Friday 25 September 2009

What's their motivation?

From a fairly early age I've been accused of having an analytical mind.

In recent years I think it has made me come across as a bit cynical, but I don't see that as being a negative thing - maybe I'm just a cynical optimist?

I recently stumbled across an old blog post by Kent Beck which rebutted some comments that Joel Spolsky had made during a podcast.

After several years of working in project teams applying XP principles, including some TDD, and having recently read some of Kent's books (better late than never), I felt that Joel was coming from a position of ignorance, making presumptions that people like Kent and Uncle Bob Martin were living in some kind of dream world and didn't know how things needed to operate in order for code to ship.

Realising that the podcast and Kent's response blog post are both actually quite old, I decided not to contribute to the debate.

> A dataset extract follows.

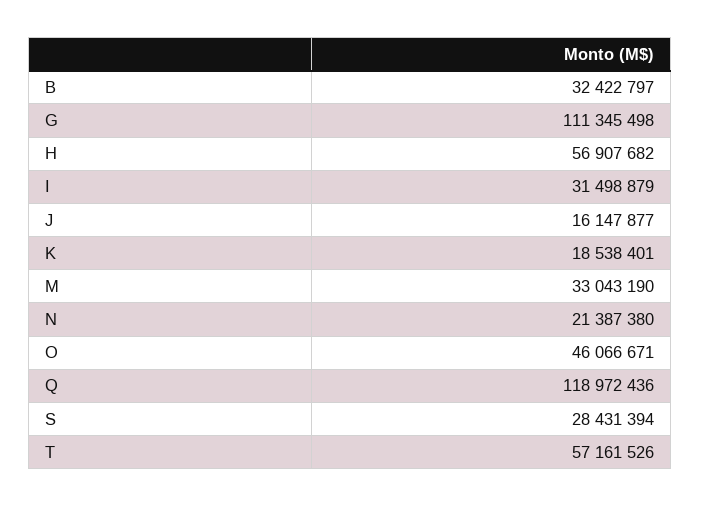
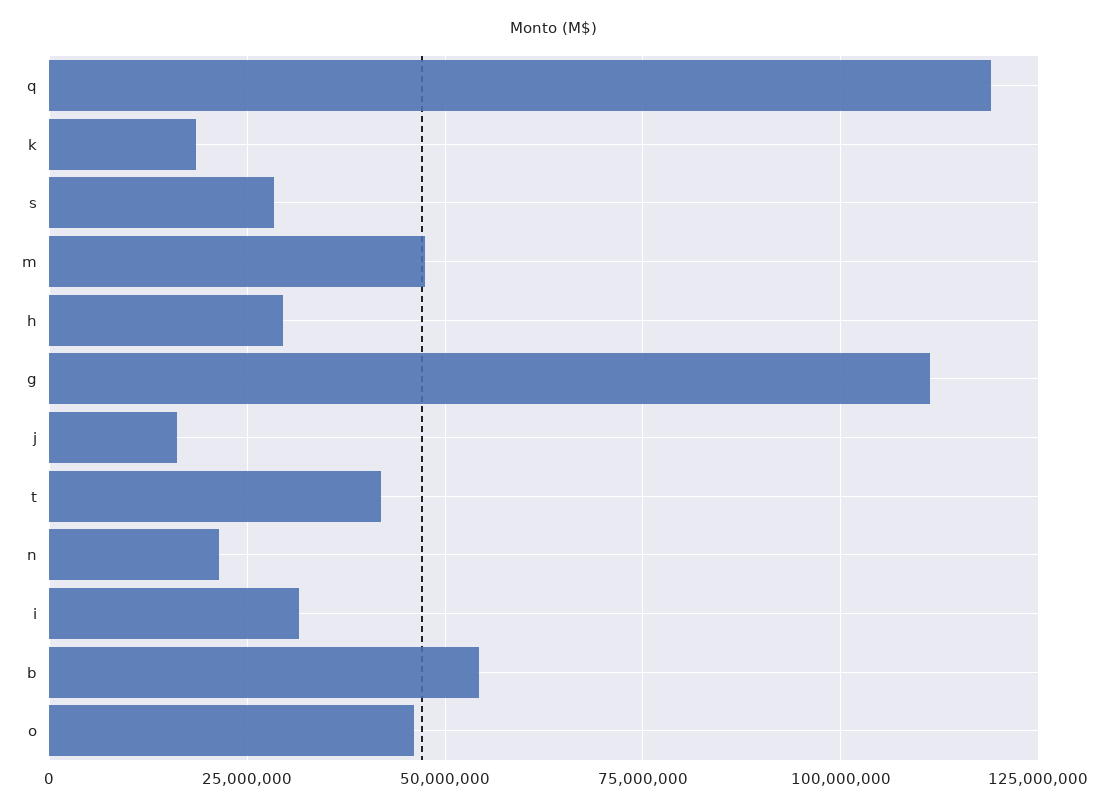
B: 32422797 -> 55000000
H: 56907682 -> 30000000
M: 33043190 -> 47500000
T: 57161526 -> 42500000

Then today I saw Uncle Bob Martin post a response to another article by Joel. This time Joel was praising the developer that hacks bits and pieces together, but doesn't pay attention to some of the approaches to software development that I would consider to now be mainstream. He even goes so far as to infer an associationg between ugly multiple inheritence and design patterns. Oh the irony!

In the comments section for Bob's blog I saw an interesting Twitter tweet:
"never take software advice from a bug tracking system salesman
"

Sure enough, it turns out that the main product produced by Fog Creek Software - where Joel is CEO - is a bug tracking system.

Now, remembering that I might be a tad cynical, I can see why someone who makes money from sales of bug tracking software might want to downplay the benefits of unit testing, design patterns and other aspects of modern software development that have become mainstream in the last few years.